Foam Removal and Floor Re-build
Posted: Tue Jun 09, 2009 2:01 pm
Ever wondered what was under the floor in that triangular space under the front storage area(anchor locker) ?
This is on a 30' Sea Villa, so I'm not sure how similar the larger boats are, but I suspect they must be close.
On my boat there was an old unused oil tank for a diesel heater that I removed and got to thinking about the condition of the floor,etc.
This was a plywood floor, notched to fit between the ribs. Under this was dense yellow foam, probably Urethane. Over time Urethane can absorb water, even though it's 'closed cell'. (Ask someone with an old Boston Whaler). Mine was about 25 percent saturated (and heavy), as it turned out.
I broke out the foam, down to the hull. The foam is fairly tough, but separated from the hull itself quite easily. This was probably installed by the factory, as I found three loose pieces of scrap aluminum embedded in the foam.
The black that is visible in the photos is from the old oil tank seepage that also permeated the foam in places, mixing with water and making a tarry mess in spots.

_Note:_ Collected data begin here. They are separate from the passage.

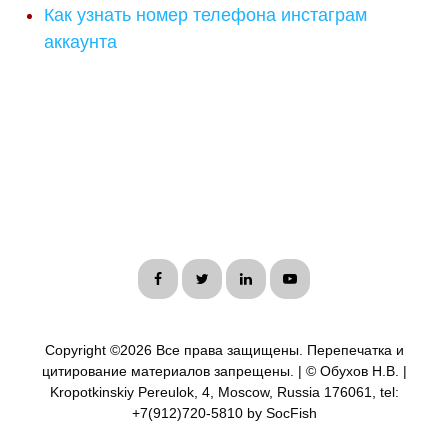
Как узнать номер телефона инстаграм
аккаунта
Copyright ©
2026 Все права защищены. Перепечатка и
цитирование материалов запрещены. | © Обухов Н.В. |
Kropotkinskiy Pereulok, 4, Moscow, Russia 176061, tel:
+7(912)720-5810 by SocFish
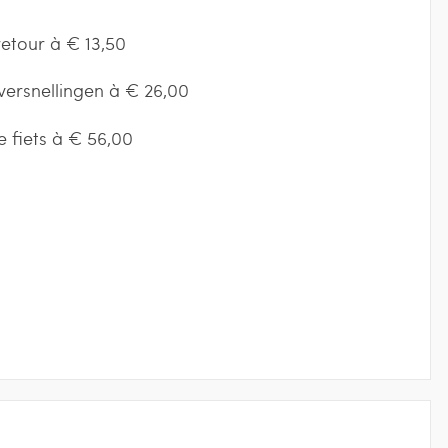
etour à € 13,50
versnellingen à € 26,00
e fiets à € 56,00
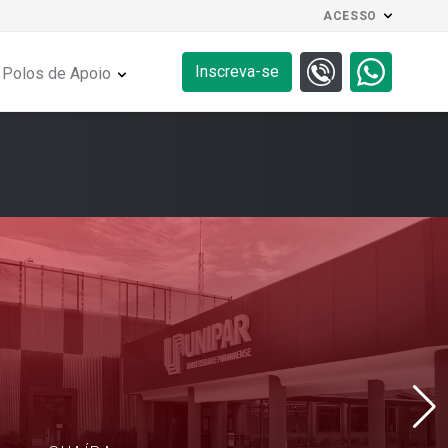
ACESSO
Inscreva-se
Polos de Apoio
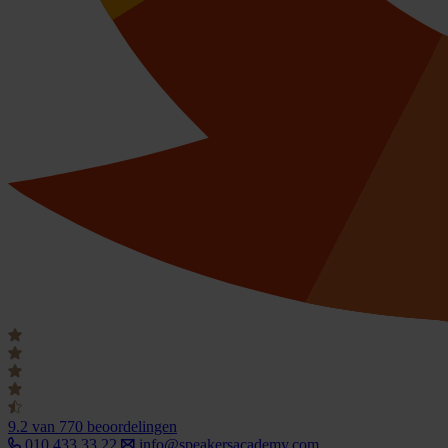
9.2
van 770 beoordelingen
010 433 33 22
info@speakersacademy.com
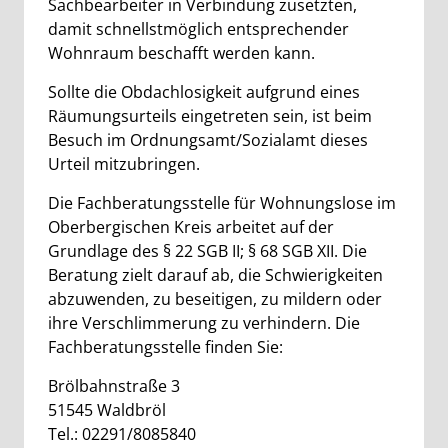
Sachbearbeiter in Verbindung zusetzten,
damit schnellstmöglich entsprechender
Wohnraum beschafft werden kann.
Sollte die Obdachlosigkeit aufgrund eines
Räumungsurteils eingetreten sein, ist beim
Besuch im Ordnungsamt/Sozialamt dieses
Urteil mitzubringen.
Die Fachberatungsstelle für Wohnungslose im
Oberbergischen Kreis arbeitet auf der
Grundlage des § 22 SGB II; § 68 SGB XII. Die
Beratung zielt darauf ab, die Schwierigkeiten
abzuwenden, zu beseitigen, zu mildern oder
ihre Verschlimmerung zu verhindern. Die
Fachberatungsstelle finden Sie:
Brölbahnstraße 3
51545 Waldbröl
Tel.: 02291/8085840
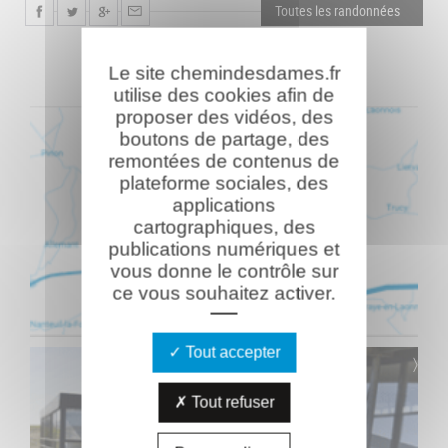
Toutes les randonnées
Le site chemindesdames.fr
utilise des cookies afin de
proposer des vidéos, des
boutons de partage, des
remontées de contenus de
plateforme sociales, des
applications
cartographiques, des
publications numériques et
vous donne le contrôle sur
ce vous souhaitez activer.
Tout accepter
Tout refuser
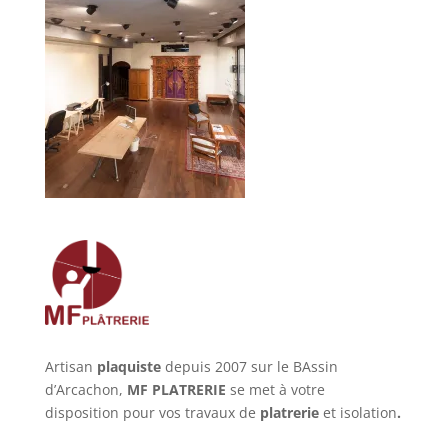
Artisan
plaquiste
depuis 2007 sur le BAssin
d’Arcachon,
MF PLATRERIE
se met à votre
disposition pour vos travaux de
platrerie
et isolation
.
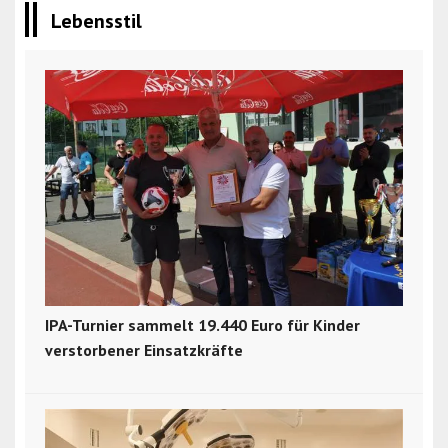
Lebensstil
IPA-Turnier sammelt 19.440 Euro für Kinder
verstorbener Einsatzkräfte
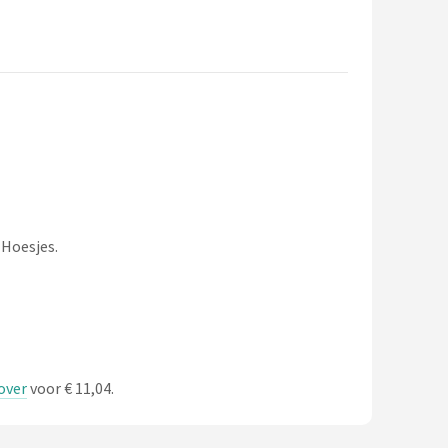
 Hoesjes.
over
voor € 11,04.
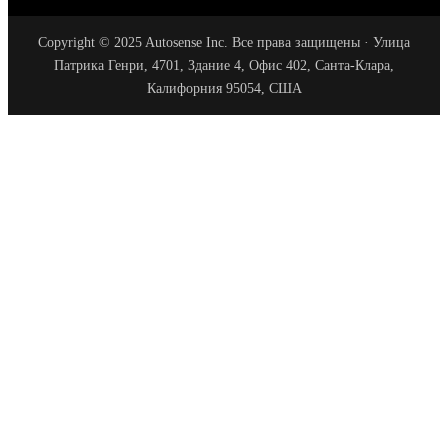
Copyright © 2025 Autosense Inc. Все права защищены · Улица
Патрика Генри, 4701, Здание 4, Офис 402, Санта-Клара,
Калифорния 95054, США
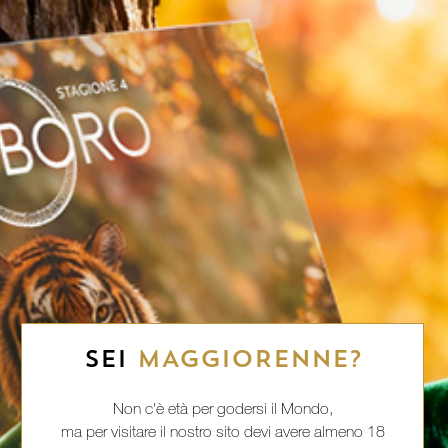
SEI
MAGGIORENNE?
Non c'è età per godersi il Mondo,
ma per visitare il nostro sito devi avere almeno 18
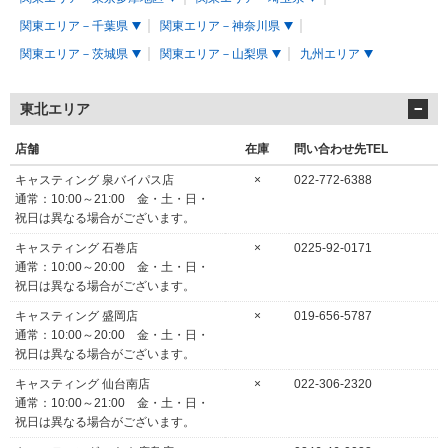
関東エリア－千葉県
関東エリア－神奈川県
関東エリア－茨城県
関東エリア－山梨県
九州エリア
東北エリア
店舗
在庫
問い合わせ先TEL
キャスティング 泉バイパス店
×
022-772-6388
通常：10:00～21:00 金・土・日・
祝日は異なる場合がございます。
キャスティング 石巻店
×
0225-92-0171
通常：10:00～20:00 金・土・日・
祝日は異なる場合がございます。
キャスティング 盛岡店
×
019-656-5787
通常：10:00～20:00 金・土・日・
祝日は異なる場合がございます。
キャスティング 仙台南店
×
022-306-2320
通常：10:00～21:00 金・土・日・
祝日は異なる場合がございます。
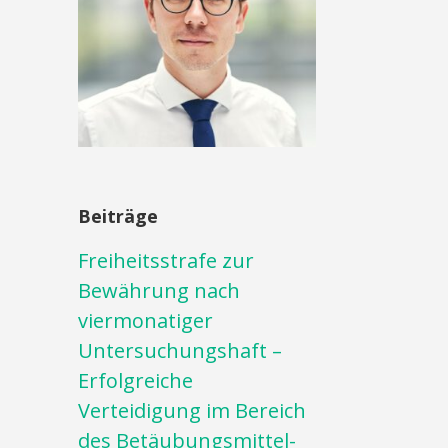
Beiträge
Freiheitsstrafe zur
Bewährung nach
viermonatiger
Untersuchungshaft –
Erfolgreiche
Verteidigung im Bereich
des Betäubungsmittel-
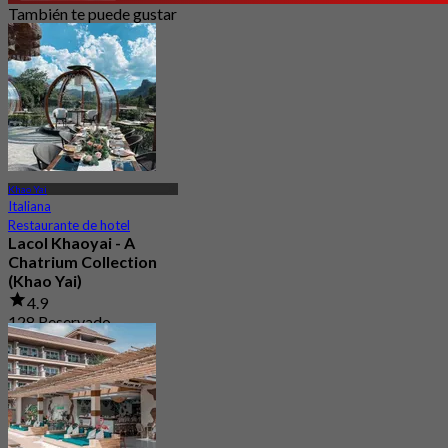
También te puede gustar
Khao Yai
Italiana
Restaurante de hotel
Lacol Khaoyai - A
Chatrium Collection
(Khao Yai)
4.9
128 Reservado
Desde
฿ 1,500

The newly exposed hull looked fine under the foam, except for a couple of small areas where there was white pasty looking goop that revealed shiny aluminum when scraped away. Luckily this was very localised and I'll repair this with epoxy.
I was debating whether to leave this area empty, after cleaning, epoxy repairs, and final epoxy coating, but decided that would mean having to install a bilge pump to drain off the inevitable rain,etc leakage. The factory drilled small holes with tubes, just at the level of the old floor, that drained off water (well, most of it) into the main bilge.
Some of this water will have been from condensation dripping from under the alloy deck. Tight fitting foam will help this in future.
I decided to re-foam this space with 'pour in place' foam, trimmed level and then sealed with epoxy, and then glassed over with fiberglass cloth (Biax or similar) with epoxy, to create a new floor. If this goes up the side of the hull a couple of inches, it should be pretty watertight. Eventually I would like to spray foam between all the ribs and beams under the deck, but that's another time. I still might glass a hole in the floor at the back and put in a small bilge pump. This could actually exit up to one of the troughs around the access hatch, which have their own drain holes out the side of the hull.
Jay
This is on a 30' Sea Villa, so I'm not sure how similar the larger boats are, but I suspect they must be close.
On my boat there was an old unused oil tank for a diesel heater that I removed and got to thinking about the condition of the floor,etc.
This was a plywood floor, notched to fit between the ribs. Under this was dense yellow foam, probably Urethane. Over time Urethane can absorb water, even though it's 'closed cell'. (Ask someone with an old Boston Whaler). Mine was about 25 percent saturated (and heavy), as it turned out.
I broke out the foam, down to the hull. The foam is fairly tough, but separated from the hull itself quite easily. This was probably installed by the factory, as I found three loose pieces of scrap aluminum embedded in the foam.
The black that is visible in the photos is from the old oil tank seepage that also permeated the foam in places, mixing with water and making a tarry mess in spots.
The newly exposed hull looked fine under the foam, except for a couple of small areas where there was white pasty looking goop that revealed shiny aluminum when scraped away. Luckily this was very localised and I'll repair this with epoxy.
I was debating whether to leave this area empty, after cleaning, epoxy repairs, and final epoxy coating, but decided that would mean having to install a bilge pump to drain off the inevitable rain,etc leakage. The factory drilled small holes with tubes, just at the level of the old floor, that drained off water (well, most of it) into the main bilge.
Some of this water will have been from condensation dripping from under the alloy deck. Tight fitting foam will help this in future.
I decided to re-foam this space with 'pour in place' foam, trimmed level and then sealed with epoxy, and then glassed over with fiberglass cloth (Biax or similar) with epoxy, to create a new floor. If this goes up the side of the hull a couple of inches, it should be pretty watertight. Eventually I would like to spray foam between all the ribs and beams under the deck, but that's another time. I still might glass a hole in the floor at the back and put in a small bilge pump. This could actually exit up to one of the troughs around the access hatch, which have their own drain holes out the side of the hull.